§ PROMPT: Once you reach the line containing "i. Preferringdomestic products", reproduce it and every later line exactly, through the end of the data.

(Page images and extracted text)
# # # #

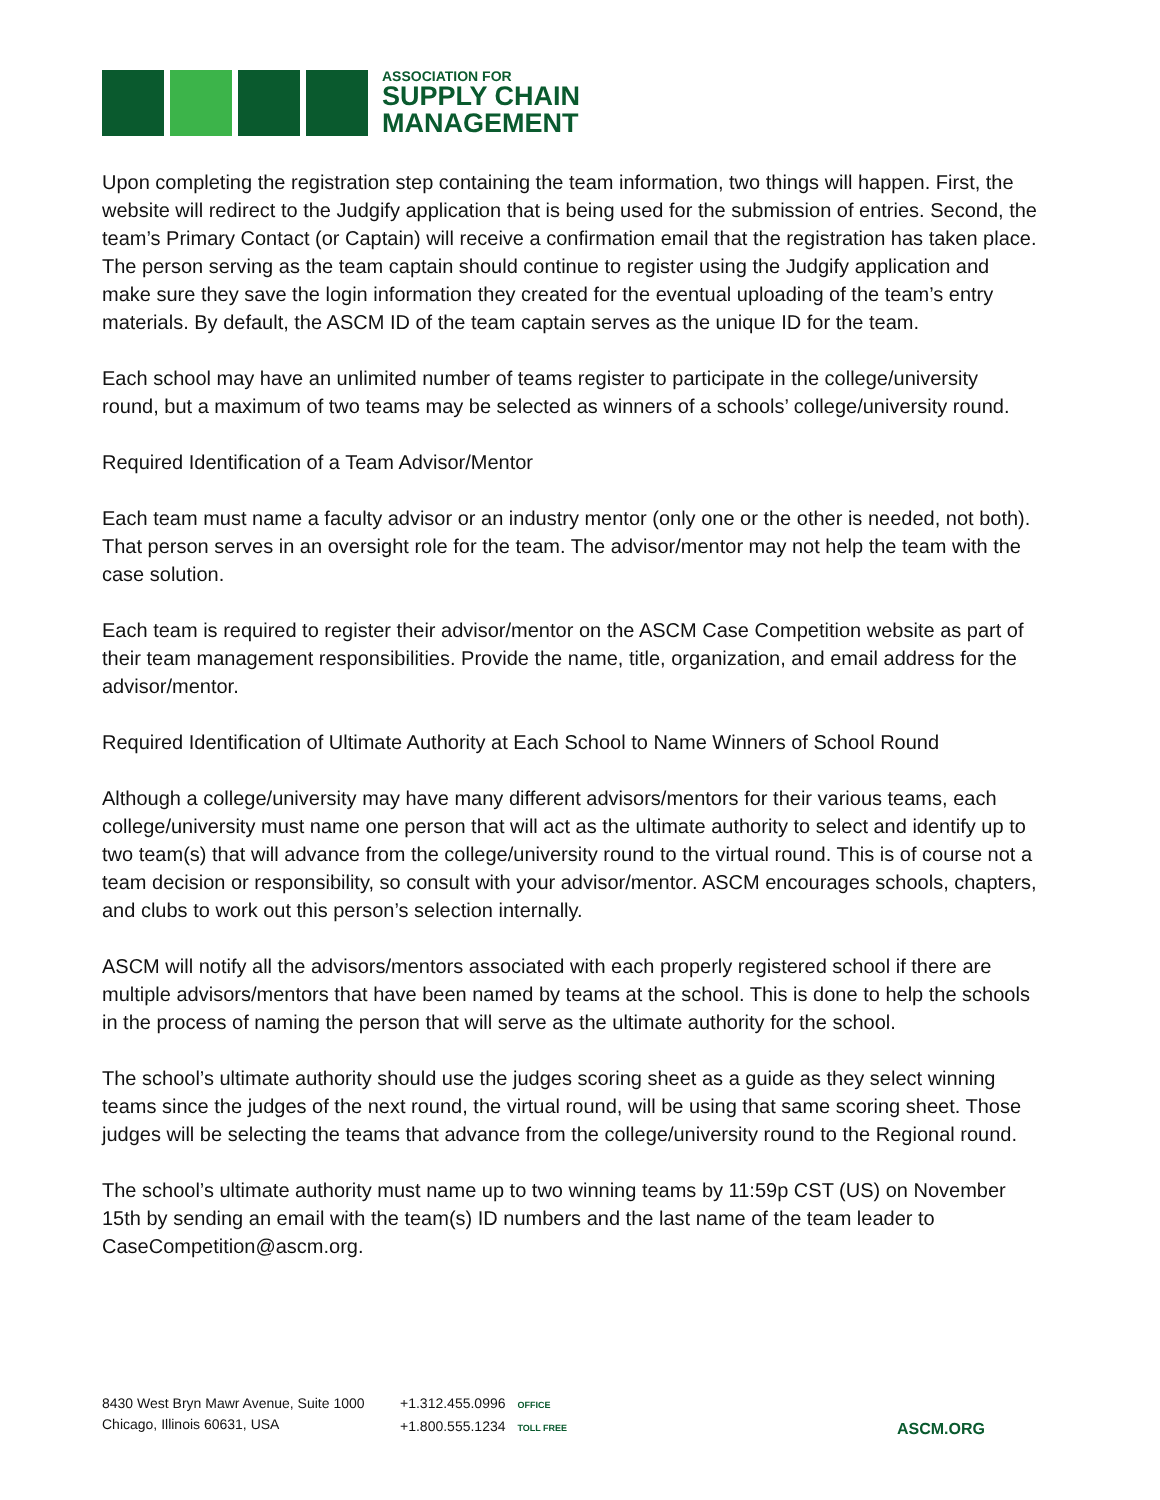ASSOCIATION FOR
SUPPLY CHAIN
MANAGEMENT
Upon completing the registration step containing the team information, two things will happen. First, the website will redirect to the Judgify application that is being used for the submission of entries. Second, the team’s Primary Contact (or Captain) will receive a confirmation email that the registration has taken place. The person serving as the team captain should continue to register using the Judgify application and make sure they save the login information they created for the eventual uploading of the team’s entry materials. By default, the ASCM ID of the team captain serves as the unique ID for the team.
Each school may have an unlimited number of teams register to participate in the college/university round, but a maximum of two teams may be selected as winners of a schools’ college/university round.
Required Identification of a Team Advisor/Mentor
Each team must name a faculty advisor or an industry mentor (only one or the other is needed, not both). That person serves in an oversight role for the team. The advisor/mentor may not help the team with the case solution.
Each team is required to register their advisor/mentor on the ASCM Case Competition website as part of their team management responsibilities. Provide the name, title, organization, and email address for the advisor/mentor.
Required Identification of Ultimate Authority at Each School to Name Winners of School Round
Although a college/university may have many different advisors/mentors for their various teams, each college/university must name one person that will act as the ultimate authority to select and identify up to two team(s) that will advance from the college/university round to the virtual round. This is of course not a team decision or responsibility, so consult with your advisor/mentor. ASCM encourages schools, chapters, and clubs to work out this person’s selection internally.
ASCM will notify all the advisors/mentors associated with each properly registered school if there are multiple advisors/mentors that have been named by teams at the school. This is done to help the schools in the process of naming the person that will serve as the ultimate authority for the school.
The school’s ultimate authority should use the judges scoring sheet as a guide as they select winning teams since the judges of the next round, the virtual round, will be using that same scoring sheet. Those judges will be selecting the teams that advance from the college/university round to the Regional round.
The school’s ultimate authority must name up to two winning teams by 11:59p CST (US) on November 15th by sending an email with the team(s) ID numbers and the last name of the team leader to CaseCompetition@ascm.org.
8430 West Bryn Mawr Avenue, Suite 1000
Chicago, Illinois 60631, USA
+1.312.455.0996 OFFICE
+1.800.555.1234 TOLL FREE
ASCM.ORG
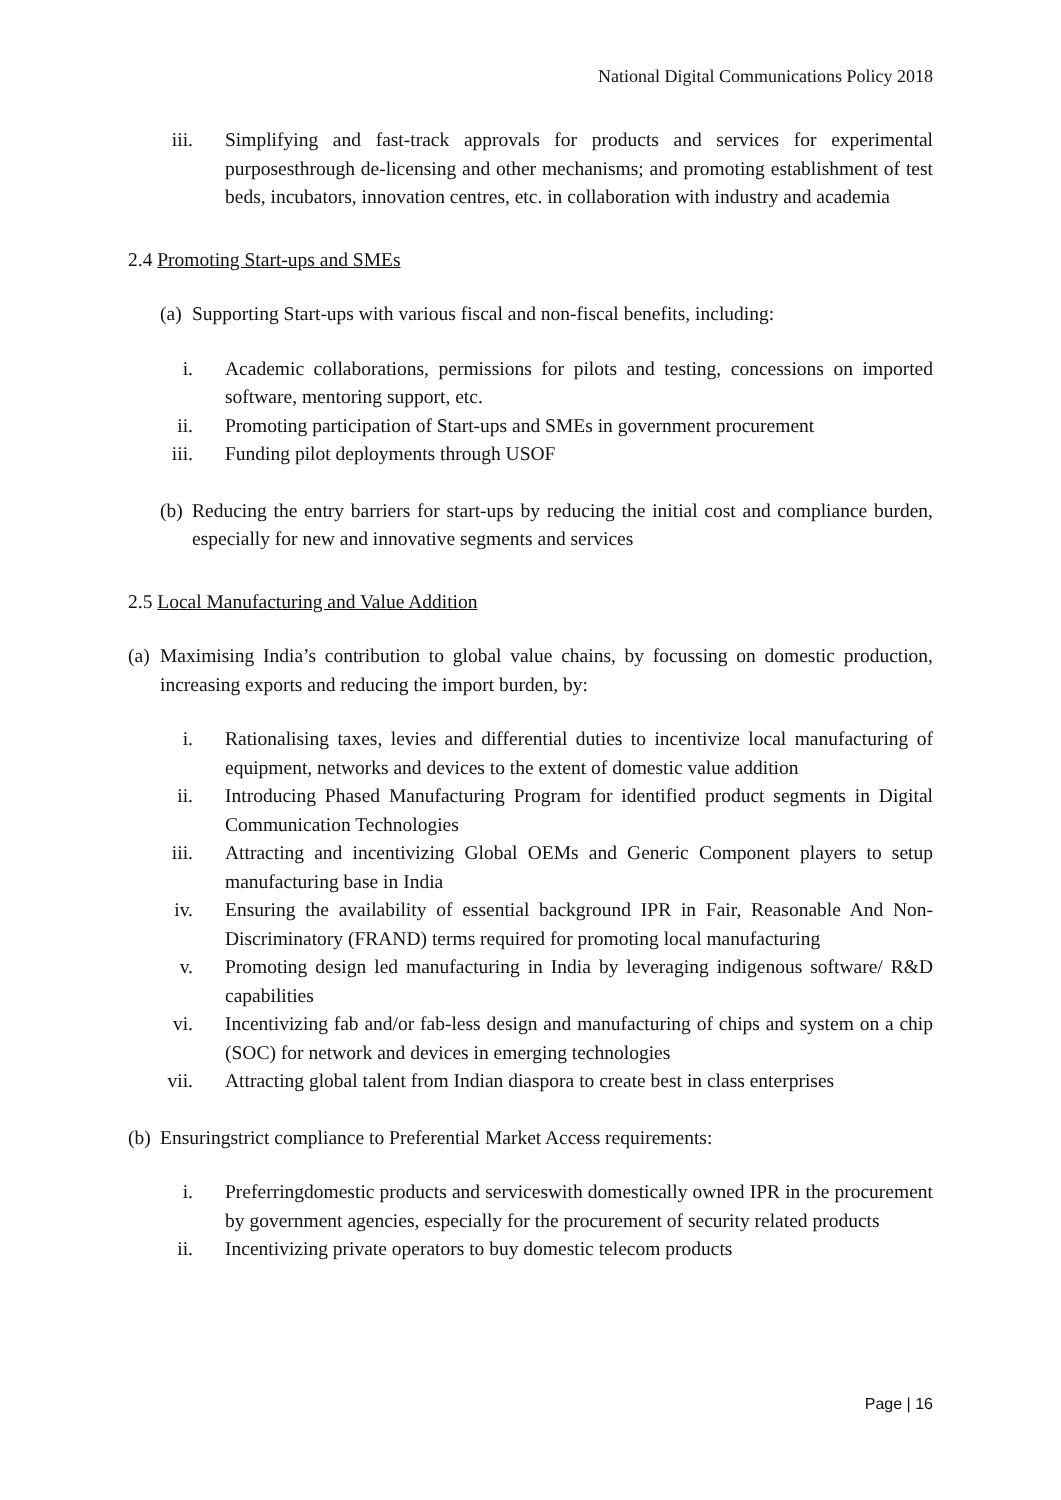National Digital Communications Policy 2018
iii. Simplifying and fast-track approvals for products and services for experimental purposesthrough de-licensing and other mechanisms; and promoting establishment of test beds, incubators, innovation centres, etc. in collaboration with industry and academia
2.4 Promoting Start-ups and SMEs
(a) Supporting Start-ups with various fiscal and non-fiscal benefits, including:
i. Academic collaborations, permissions for pilots and testing, concessions on imported software, mentoring support, etc.
ii. Promoting participation of Start-ups and SMEs in government procurement
iii. Funding pilot deployments through USOF
(b) Reducing the entry barriers for start-ups by reducing the initial cost and compliance burden, especially for new and innovative segments and services
2.5 Local Manufacturing and Value Addition
(a) Maximising India’s contribution to global value chains, by focussing on domestic production, increasing exports and reducing the import burden, by:
i. Rationalising taxes, levies and differential duties to incentivize local manufacturing of equipment, networks and devices to the extent of domestic value addition
ii. Introducing Phased Manufacturing Program for identified product segments in Digital Communication Technologies
iii. Attracting and incentivizing Global OEMs and Generic Component players to setup manufacturing base in India
iv. Ensuring the availability of essential background IPR in Fair, Reasonable And Non-Discriminatory (FRAND) terms required for promoting local manufacturing
v. Promoting design led manufacturing in India by leveraging indigenous software/ R&D capabilities
vi. Incentivizing fab and/or fab-less design and manufacturing of chips and system on a chip (SOC) for network and devices in emerging technologies
vii. Attracting global talent from Indian diaspora to create best in class enterprises
(b) Ensuringstrict compliance to Preferential Market Access requirements:
i. Preferringdomestic products and serviceswith domestically owned IPR in the procurement by government agencies, especially for the procurement of security related products
ii. Incentivizing private operators to buy domestic telecom products
Page | 16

# # # #

§ ANSWER AREA:
i. Preferringdomestic products and serviceswith domestically owned IPR in the procurement by government agencies, especially for the procurement of security related products
ii. Incentivizing private operators to buy domestic telecom products
Page | 16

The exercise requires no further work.